The Future of Disability Rights Activism is Female

The Future is Ms. is an ongoing series of news reports by young feminists. This post is made possible by a grant from SayItForward.org in support of teen journalists.

The turning point came for activist and writer Emily Flores when she resolved to give a TEDx talk at her high school in Austin, Texas. Flores, 15, who has muscular dystrophy, struggles to find clothing that is both fashionable and easy to independently wear. “I decided to take activism,” she explained to Ms., “and really explore it at a very vulnerable level.”

Although her activism began with her writing, Flores recognizes the effect of public speaking and thinks talking about problems facing her and the disabled community to a large group of people is “one of the most important things about activism.” Her TEDx talk, which made an impression on her peers and teachers, is proof that she’s on to something.

“They told me they didn’t know this issue was so big,” Flores said. “It was the first time they heard about it. For them to hear it on a stage from someone who is disabled, I think it’s really impactful.”

Flores isn’t the only young feminist bringing attention to the disability community. Activists including Anita Cameron, Colleen Flanagan and Stephanie Woodward protested a bill that would establish billions of dollars’ worth of cuts to Medicaid at a demonstration in June 2016. The health care program covers 67.3 million people, including more than 10 million who have a disability—and women have the most at stake when it’s under attack.

“Women are disproportionately affected anytime a healthcare provision gets gutted,” Carrie Wade, programs manager of the American Association for People with Disabilities, explained to Ms. “Healthcare services that people often file away as women’s issues. Those sorts of things are often the first to go.”

Cuts to Medicaid are also detrimental to disabled students who need accommodations. When Fl0res first started high school, she noted her building’s inaccessible elevator and bathroom and talked to her assistant principal. As a result, an accessible elevator and bathroom were put into place a few months later. “I did it for me,” she said, “and for the other students who needed it.”

In February, the House passed HR 620, which removes the incentives from businesses to make public places accessible—a key portion of the Americans with Disabilities Act.

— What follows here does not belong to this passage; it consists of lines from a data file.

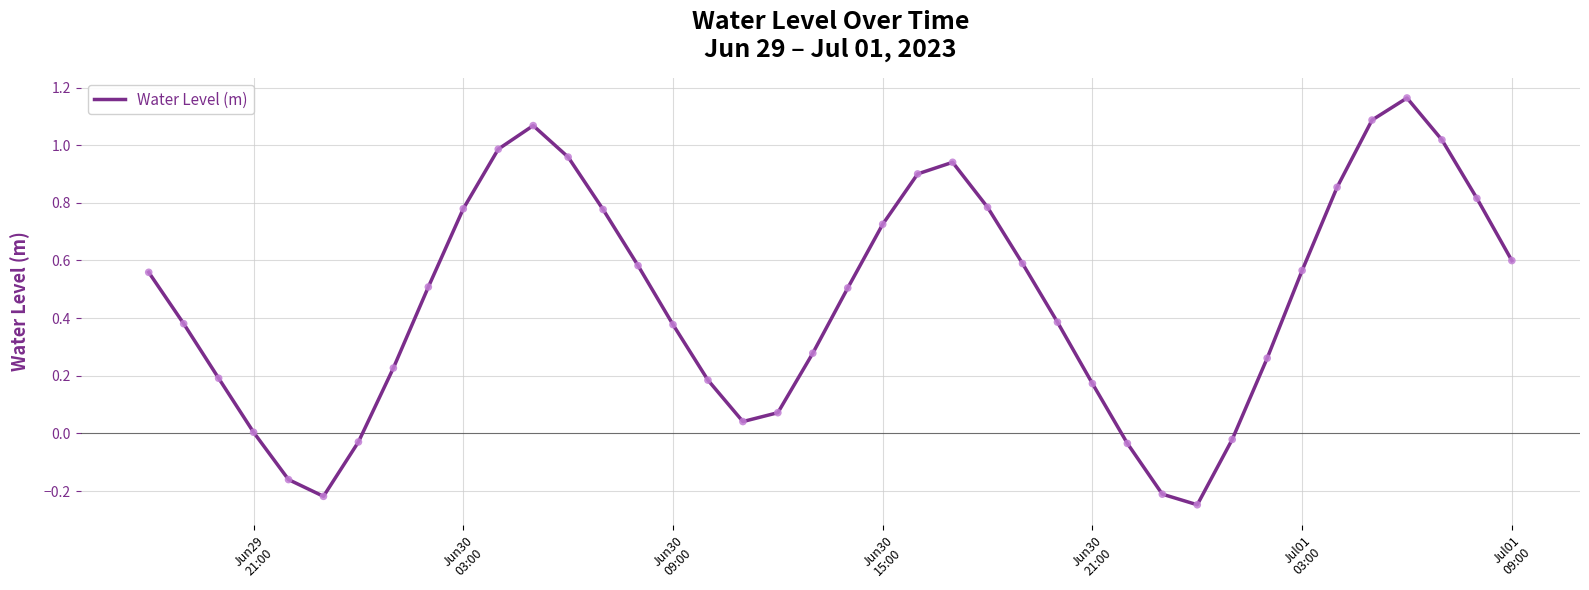

What is the difference between the maximum and minimum values?

1.4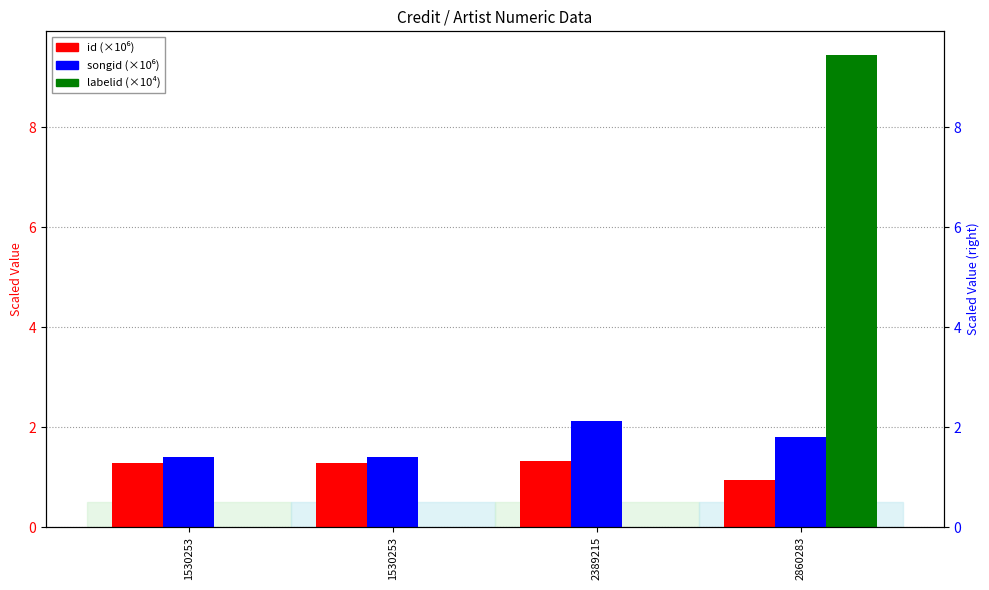

What is the value of the labelid (×10⁴) bar at the 4th from the left?

9.5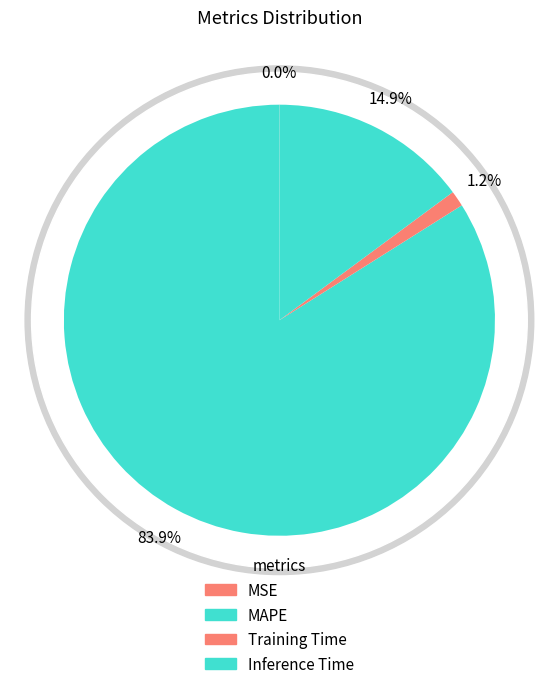

Which slice is the largest?

MAPE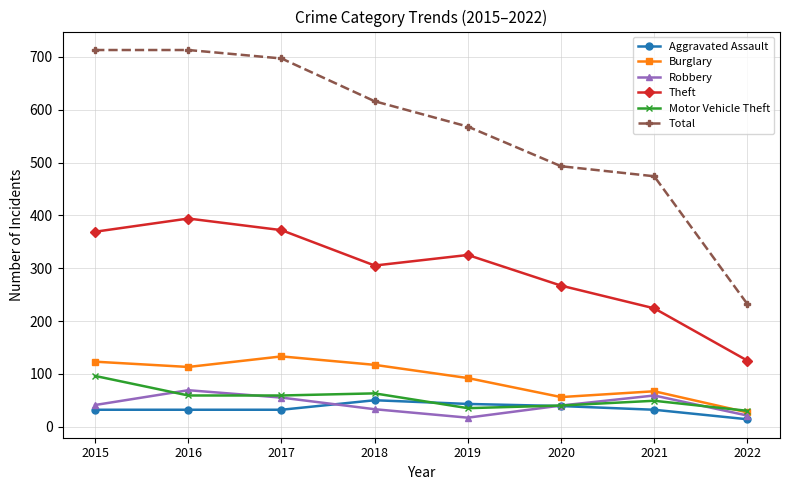

Which series has the largest total across all categories?

Total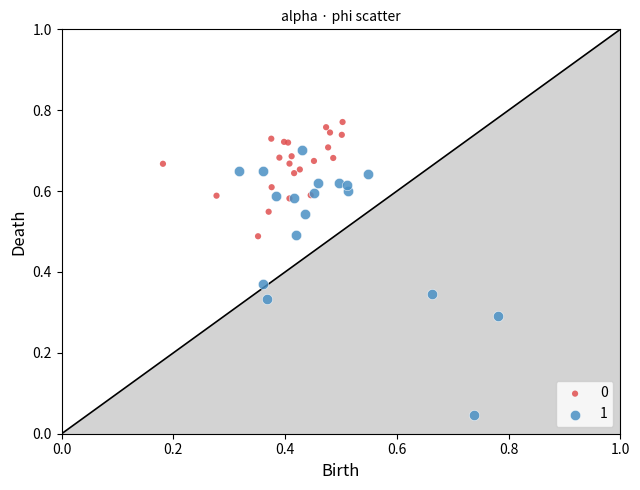

Which series has the largest Y range (max minus min)?

1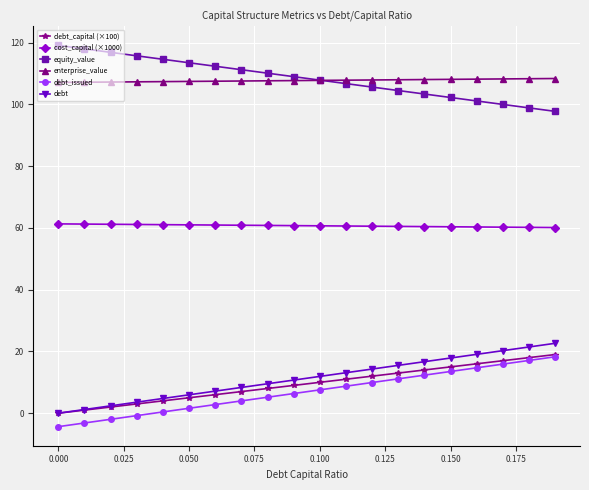

True or false: debt_issued and enterprise_value intersect in this chart.

False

Activists like Ola Ojewumi—who lobbied to save Medicaid and established Project ASCEND, an organization that gives financial funding and political opportunity to disabled youth—are fighting to keep the bill from going to the senate. “It starts with accessibility,” Ojewumi pointed out, “because if we don’t have access, we don’t have equal opportunity.”
These opportunities can be hard to come by for some activists with disabilities. After her writing was rejected by several online publications, Rebekah Harding, 17, started Beat Bias with Bekah. She felt as if her ADD and ADHD was the reason she was turned away—so she created an online format to use her voice as a young woman with a disability. She publishes opinion pieces, interviews and research on the blog, and outreach has been central to its expansion. “I’ve talked to a lot of people who have similar disabilities to me and who are passionate about the same things as me,” she told Ms., “and they thought they were the only one like that.”

Outreach and community is important to NYU film student Melina Nakos, too. The college sophomore uses her work as a tool for intersectionality. Nakos, whose limbs and fingers except for the thumbs were amputated, wants her films to “represent people who are either usually misrepresented or unrepresented,” and she says her drive to do so “plays a huge part” in her knowing the kinds of stories she wants to tell. So does sexism.

“I couldn’t be a disability rights activist and not be a feminist,” she declared. “When you face one kind of discrimination, it’s very very difficult not to identify with other types of discrimination.”

Young women like Nakos are bringing a feminist lens to the fight for disability rights that is critical in the current political climate. “The fact that young women in particular are finding their power during this time to speak out and recognize disability as integral to that process,” Wade said, “is incredibly encouraging.”
Nakos says that the biggest thing she’s done thus far is a TEDx talk about the lack of representation in film for disabled people. But Ojewumi predicts there is much ahead for her and other young women on the front lines of this fight.

“They’re next,” she declared. “They’re training themselves right now to essentially go to Capitol Hill. It’s not just gonna end with a TED talk.”

Fareen Ali is a teen writer from Southern California.